Blix has said in previous reports that Iraq was cooperating more on the process of inspections than on the substance of its weapons of mass destruction programs.
But he said Tuesday that Iraq had provided inspectors with half a dozen letters containing new information on weapons, including two R-400 aerial bombs. Blix said one of the bombs was "likely to be filled with biological stuff, it's a liquid that appears to be biological."
He gave no other details, but R-400 aerial bombs can be filled with biological or chemical agents.
He also said Iraq had also reported finding handwritten documents on the disposal of "prohibited items in 1991."
"There are pieces of evidence that are coming forward, but we still have to see this evidence," he told The Associated Press.
"This is cooperation on substance," Blix told AP. "Substance is if you find weapons, you can destroy it. If you find documents, it may constitute evidence. That's not process."
"There are some elements which are positive which need to be explored further," Blix said.

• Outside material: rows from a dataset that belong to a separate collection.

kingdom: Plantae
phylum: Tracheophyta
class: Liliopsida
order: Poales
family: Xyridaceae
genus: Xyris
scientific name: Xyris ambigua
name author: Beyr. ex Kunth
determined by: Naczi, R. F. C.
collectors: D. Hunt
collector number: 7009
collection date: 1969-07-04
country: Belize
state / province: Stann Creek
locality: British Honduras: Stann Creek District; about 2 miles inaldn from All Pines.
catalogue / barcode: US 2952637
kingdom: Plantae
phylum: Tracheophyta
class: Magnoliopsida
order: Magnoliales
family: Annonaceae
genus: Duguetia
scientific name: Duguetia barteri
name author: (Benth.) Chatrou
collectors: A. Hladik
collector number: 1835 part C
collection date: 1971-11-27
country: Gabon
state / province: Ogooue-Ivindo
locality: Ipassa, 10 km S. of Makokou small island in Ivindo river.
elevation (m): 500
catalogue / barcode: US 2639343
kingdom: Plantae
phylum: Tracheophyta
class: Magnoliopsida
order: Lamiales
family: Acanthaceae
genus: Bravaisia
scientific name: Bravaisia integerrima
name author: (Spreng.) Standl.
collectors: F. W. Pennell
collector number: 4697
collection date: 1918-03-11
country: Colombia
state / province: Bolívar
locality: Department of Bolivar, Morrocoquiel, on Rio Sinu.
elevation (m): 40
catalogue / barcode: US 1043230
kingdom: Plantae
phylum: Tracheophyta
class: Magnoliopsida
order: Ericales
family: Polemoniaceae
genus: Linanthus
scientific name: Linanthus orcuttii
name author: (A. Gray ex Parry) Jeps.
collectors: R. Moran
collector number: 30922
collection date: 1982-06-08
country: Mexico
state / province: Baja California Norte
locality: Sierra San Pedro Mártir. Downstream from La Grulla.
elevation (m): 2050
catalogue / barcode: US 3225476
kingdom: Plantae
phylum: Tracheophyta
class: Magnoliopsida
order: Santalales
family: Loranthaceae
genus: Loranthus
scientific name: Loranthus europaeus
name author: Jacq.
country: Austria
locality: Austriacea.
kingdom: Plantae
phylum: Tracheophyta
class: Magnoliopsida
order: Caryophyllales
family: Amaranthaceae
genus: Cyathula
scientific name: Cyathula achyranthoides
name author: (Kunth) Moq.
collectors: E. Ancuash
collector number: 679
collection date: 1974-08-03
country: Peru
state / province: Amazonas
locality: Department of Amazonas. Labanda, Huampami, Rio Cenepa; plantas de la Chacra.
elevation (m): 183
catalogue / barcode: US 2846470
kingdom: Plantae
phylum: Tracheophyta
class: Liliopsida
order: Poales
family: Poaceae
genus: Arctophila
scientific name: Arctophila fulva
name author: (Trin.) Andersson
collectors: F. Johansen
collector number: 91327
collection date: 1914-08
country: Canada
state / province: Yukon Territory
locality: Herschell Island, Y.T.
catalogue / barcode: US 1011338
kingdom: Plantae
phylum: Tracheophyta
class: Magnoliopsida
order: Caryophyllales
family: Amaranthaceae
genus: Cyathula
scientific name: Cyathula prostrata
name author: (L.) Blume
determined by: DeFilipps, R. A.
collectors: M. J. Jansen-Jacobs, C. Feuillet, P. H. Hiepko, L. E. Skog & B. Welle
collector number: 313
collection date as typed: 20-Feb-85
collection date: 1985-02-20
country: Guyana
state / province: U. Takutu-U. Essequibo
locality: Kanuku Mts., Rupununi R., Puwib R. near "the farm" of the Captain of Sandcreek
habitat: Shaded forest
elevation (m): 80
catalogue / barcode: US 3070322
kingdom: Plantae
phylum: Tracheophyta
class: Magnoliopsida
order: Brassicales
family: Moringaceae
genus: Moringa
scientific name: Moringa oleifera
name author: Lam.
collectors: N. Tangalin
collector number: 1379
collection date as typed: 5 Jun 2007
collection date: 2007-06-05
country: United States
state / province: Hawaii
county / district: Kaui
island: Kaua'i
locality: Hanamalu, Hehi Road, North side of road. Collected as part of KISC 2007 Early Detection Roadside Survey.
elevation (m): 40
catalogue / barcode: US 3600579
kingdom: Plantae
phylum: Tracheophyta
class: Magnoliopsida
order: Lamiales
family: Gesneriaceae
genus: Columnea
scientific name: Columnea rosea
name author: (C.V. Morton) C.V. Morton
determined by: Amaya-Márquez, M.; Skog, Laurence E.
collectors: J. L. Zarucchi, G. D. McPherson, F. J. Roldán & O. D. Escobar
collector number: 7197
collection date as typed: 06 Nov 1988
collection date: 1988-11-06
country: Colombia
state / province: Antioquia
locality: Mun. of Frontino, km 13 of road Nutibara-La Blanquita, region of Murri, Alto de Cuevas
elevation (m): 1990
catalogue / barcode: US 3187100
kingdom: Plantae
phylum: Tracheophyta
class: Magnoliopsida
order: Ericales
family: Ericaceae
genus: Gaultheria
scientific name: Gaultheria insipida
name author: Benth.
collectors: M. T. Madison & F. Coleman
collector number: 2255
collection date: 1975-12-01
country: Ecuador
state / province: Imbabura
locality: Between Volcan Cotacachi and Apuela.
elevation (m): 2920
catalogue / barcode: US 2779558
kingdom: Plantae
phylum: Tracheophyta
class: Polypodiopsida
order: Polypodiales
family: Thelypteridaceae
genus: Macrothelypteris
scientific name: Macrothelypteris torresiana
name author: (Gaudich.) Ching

But White House spokesman Ari Fleischer called the Iraqis' discovery "the very nature of the problem with Iraq -- that all of a sudden (it) will start to discover weapons" it said it never had.
Getting approval for the U.S.-British-Spanish resolution will be a daunting task, and lobbying by both camps was already in high gear.
To pass, the resolution must have nine "yes" votes and avoid a veto by France, Russia or China, which has announced support for the French-Russian-German plan. The sponsors of the plan say it can be implemented without a new resolution.
Only Bulgaria is now considered in the U.S.-British-Spanish camp. The 11 other council members, to varying degrees, back continued inspections.
Undersecretary of State John Bolton, on a trip to Moscow, said Tuesday that he had not won Russian support for the resolution but held out hope that Moscow's position might change. German Chancellor Gerhard Schroeder, an opponent of the war option, will visit Moscow for talks with President Vladimir Putin on Wednesday.
The 10 non-permanent members of the Security Council -- whose votes are crucial to both sides -- met Tuesday afternoon with France's U.N. Ambassador Jean-Marc de La Sabliere at Chile's U.N. Mission. On Wednesday, they are expected to meet with Negroponte, council diplomats said.